El periodista Manuel García Prieto, en la muerte de Manolete, leyó un texto en Radio Córdoba en el que señalaba a quienes habían propiciado su final

En sus últimas temporadas, Manolete remaba contra corriente. Su círculo más cercano sabía que cada vez se le hacía más cuesta arriba pisar el albero por el ambiente adverso que encontraba en los tendidos. Cada vez se le exigía más y encontraba cada tarde el listón más alto. Por eso, en el verano de 1947 buscaba una salida a esta situación que se precipitó cuando el pitón de Islero le atravesó en la plaza de Linares. Pero ya era tarde para lamentos. Así lo entendió el periodista cordobés Manuel García Prieto, quien escribió un texto que leído en los micrófonos de Radio Córdoba EAJ-24 conmocionó a la ciudad, que algo de culpa también tenía en todo esto, nada más escuchar la primera frase: “Ya estarán contentos los chacales”. Ocurrió tal día como hoy hace 70 años.

Cadáver de Manolete.
Cadáver de Manolete. /Foto. LVC

Aquel texto de García Prieto fue una aldabonazo en las conciencias de los cordobeses de la época, que reconocieron el rechazo con que contaba Manolete cada tarde que se enfundaba el traje de luces. En la emisora de radio, entonces en la calle Alfonso XIII, se recibieron peticiones para que se volviera a leer, y así se hizo durante los días siguientes a la muerte del diestro. La aceptación de este trabajo radiofónico fue tal que finalmente acabó impreso en un pequeño folleto que se repartió profusamente y que en la actualidad es una auténtica reliquia de aquel momento.
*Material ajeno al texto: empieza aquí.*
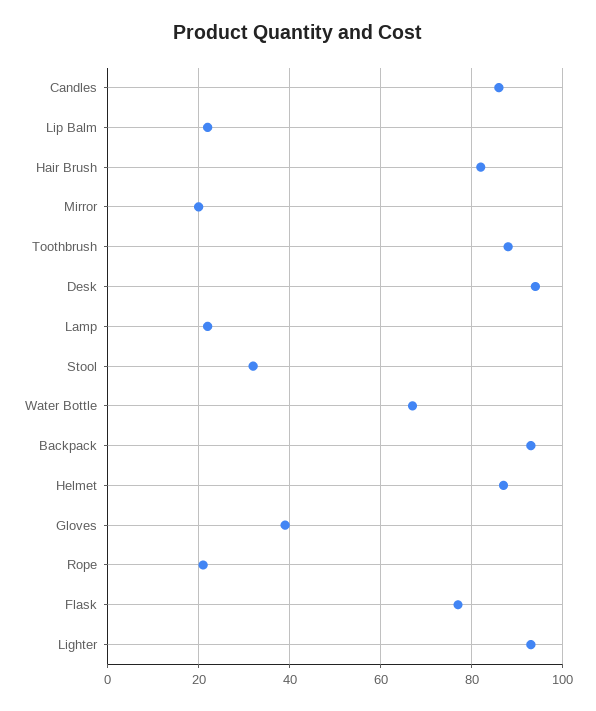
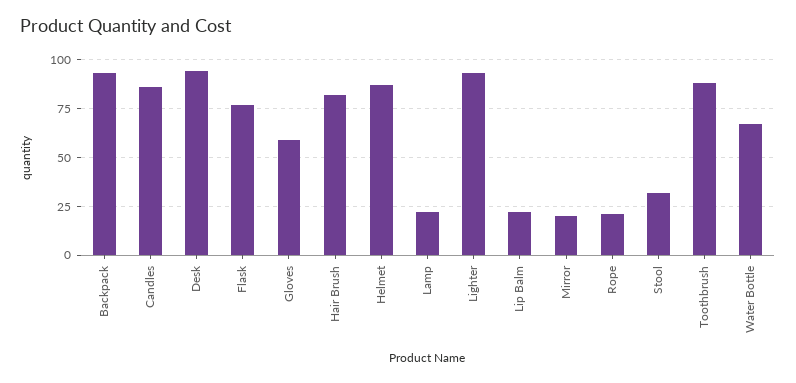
Gloves: 40 -> 60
Conocedor de que el rostro de Manolete muerte figuraba en la primera página de todos los periódicos de España, García Prieto arrancaba su texto con esta circunstancia para zamarrear la conciencia de los oyentes: “Ya estarán contentos los chacales. Los que vociferaban, los que aullaban envidiosos e impotentes, emboscados, agazapados en las cunetas del camino de gloria, que recorría el triunfador, el ídolo, el elegido… Ahí lo tenéis. No volváis la cara con espanto horrorizado de vuestro delito“.
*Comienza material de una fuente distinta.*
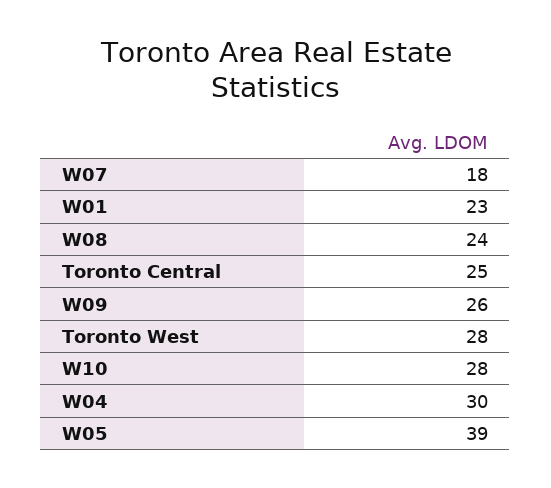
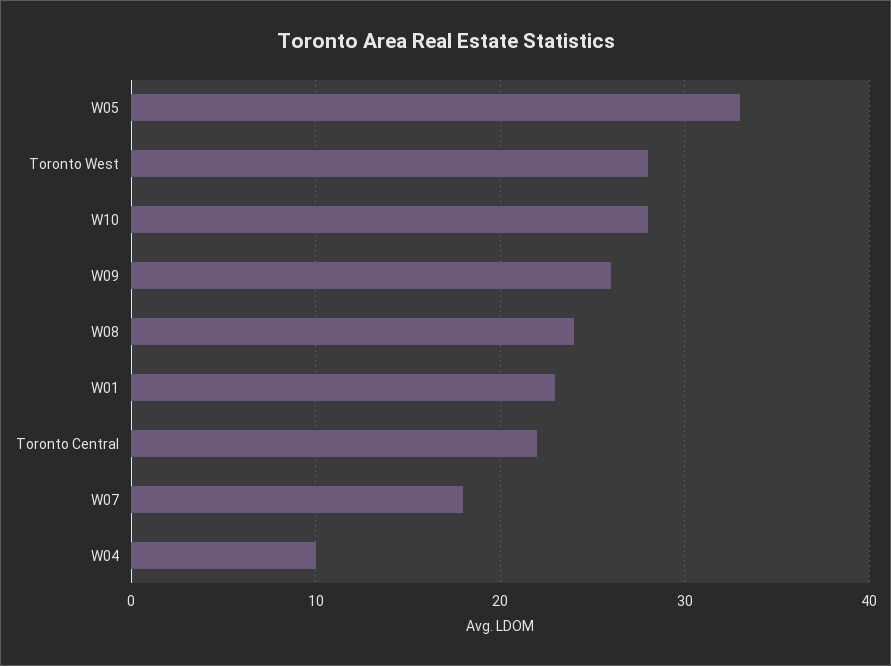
Toronto Central: 25 -> 22
W04: 30 -> 10
W05: 39 -> 33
Por si fuera poco, el periodista señalaba directamente a los críticos taurinos que redactaban sus crónicas al mejor postor y a los públicos que llenaban los tendidos: “Vosotros, plumas venales, que queríais poner tasa y precio al arte maravilloso de Manuel Rodríguez; vosotros, públicos inconscientes de todas las plazas, que increpabais sedientes de sangre al mejor torero del mundo, ahí lo tenéis, frío, yerto, estereotipado en su rostro el rictus amargo de una sonrisa eterna. Ahí lo tenéis, muerto; ésa es vuestra obra”.
Manuel García Prieto, además de para Radio Córdoba, trabajó también para la Hoja del Lunes y fue corresponsal de Informaciones, donde realizó sus mejores trabajos.